Saya akan berangkat dari peristiwa yang paling hangat saat tulisan ini dibuat. Saat menyampaikan pidato kenegaraan pada 16 Agustus 2021, Presiden Joko Widodo menyedot perhatian publik lantaran mengenakan busana tradisional masyarakat suku Baduy. Komentar dan reaksi pasti beragam. Salah satunya adalah komentar yang diduga memenuhi unsur pelecehan dan kebencian terutama terhadap suku Baduy.

Dari pemberitaan media kita tahu, komentar itu diunggah oleh Mohammad Bernie Kurniawan melalui akun Twitter @pawletariat. Rupanya, Mohammad Bernie adalah seorang jurnalis. Menyadari kekhilafannya, sehari setelah cuitannya memantik kemarahan, Mohammad Bernie mengundurkan diri dari media tempatnya bekerja, tirto.id.

Mohammad Bernie adalah salah satu contoh paling hangat dan kuat sebagai fenomena puncak gunung es wabah kebencian di ruang publik kita. Disadari atau tidak, salah satu tugas etik bagi seorang jurnalis adalah menjaga ruang publik tetap suci. Ia harus steril dari prasangka. Jika seorang jurnalis saja tak bisa menjaga kesucian ruang publik, bagaimana dengan masyarakat pada umumnya. Itulah bagian dari fenomena gunung es itu.
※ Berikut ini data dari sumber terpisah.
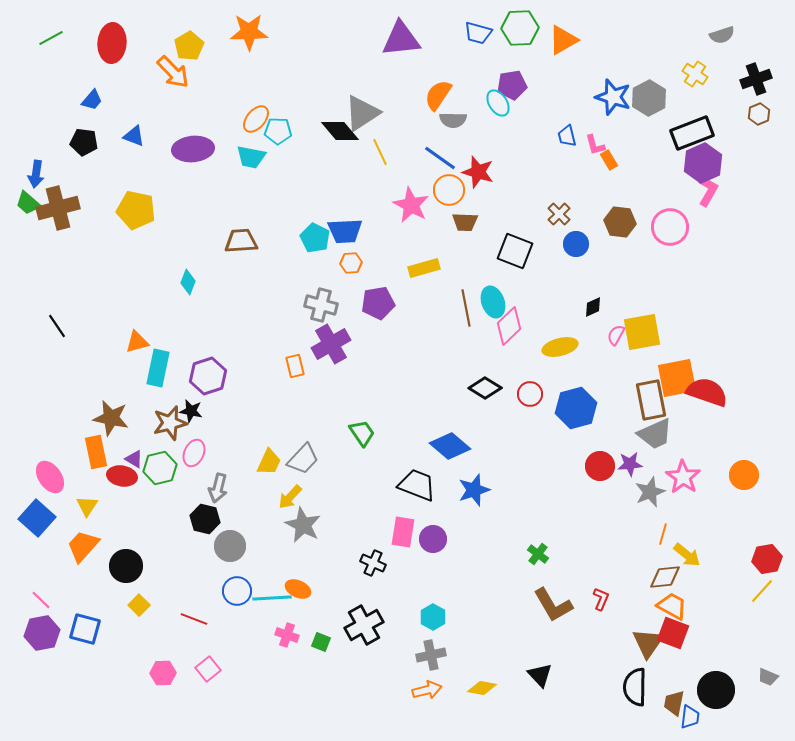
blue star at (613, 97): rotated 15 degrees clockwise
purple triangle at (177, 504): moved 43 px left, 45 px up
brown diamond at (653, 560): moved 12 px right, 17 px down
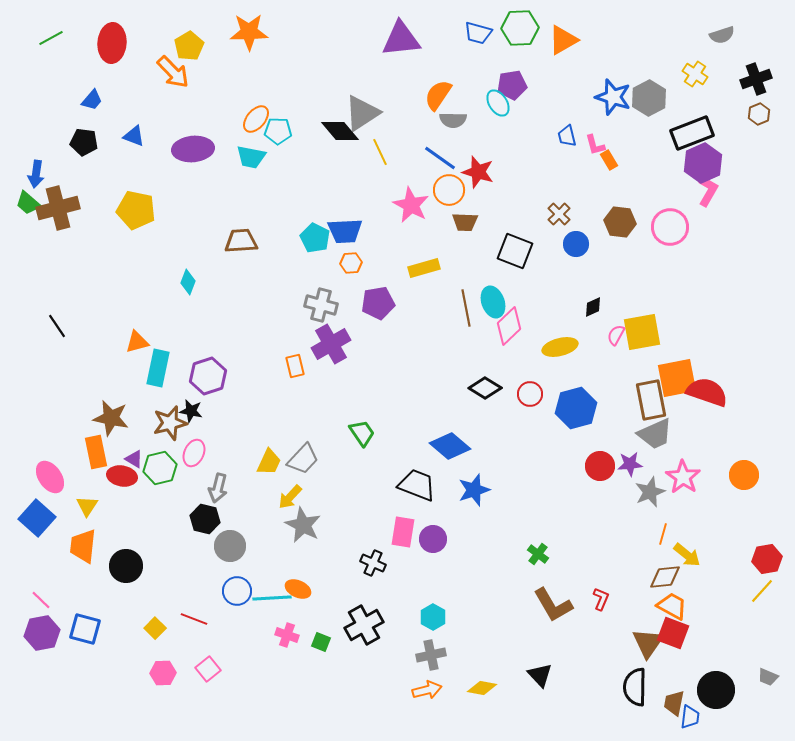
orange trapezoid at (83, 546): rotated 36 degrees counterclockwise
yellow square at (139, 605): moved 16 px right, 23 px down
Kenapa fenomena ini harus kita anggap sebagai ikhwal yang penting, sangat penting bahkan? Sebab, sejarah telah mengajarkan bahwa banyak bangsa-bangsa, negara-negara, hancur tersebab merebaknya wabah kebencian. Siapa bisa menjamin kelanggengan bangsa Indonesia ini jika di antara warganya saling menyuburkan benih-benih kebencian?

Kenapa wabah kebencian bisa menghancurkan sebuah bangsa, sebuah negara, suatu tatanan masyarakat? Jika kita merujuk pada Al-Quran surat Al-Ma’idah ayat 8, maka tergambar jelas bahwa kebencian bisa menjadi pintu masuk ketidakadilan. Jika sudah begitu membenci seseorang, bisakah kita berlaku adil terhadapnya? Jika kita mengandaikan sebuah bangsa, negara, atau masyarakat adalah rumah, maka keadilan adalah tiangnya, dan kebencian adalah rayapnya. Jika rayap-rayap terus menerus menggerogoti tiang-tiangnya, maka suatu saat akan ambruk juga rumah kita.

Ada tiga kata kunci dalam kandungan surat Al-Ma’idah ayat 8 tersebut: kebencian, ketidakadilan, dan ketakwaan/kebenaran. Artinya, kebencian akan mendorong seseorang bersikap tidak adil. Dan ketidakadilan akan menjauhkan seseorang dari ketakwaan atau kebenaran. Dari sini kita bisa melakukan pembacaan terbalik seperti ini: bagaimana bisa seseorang mendaku sebagai orang takwa, atau sebagai yang benar, jika ia tak berlaku adil tersebab oleh kebenciannya terjadap orang atau kelompok lain.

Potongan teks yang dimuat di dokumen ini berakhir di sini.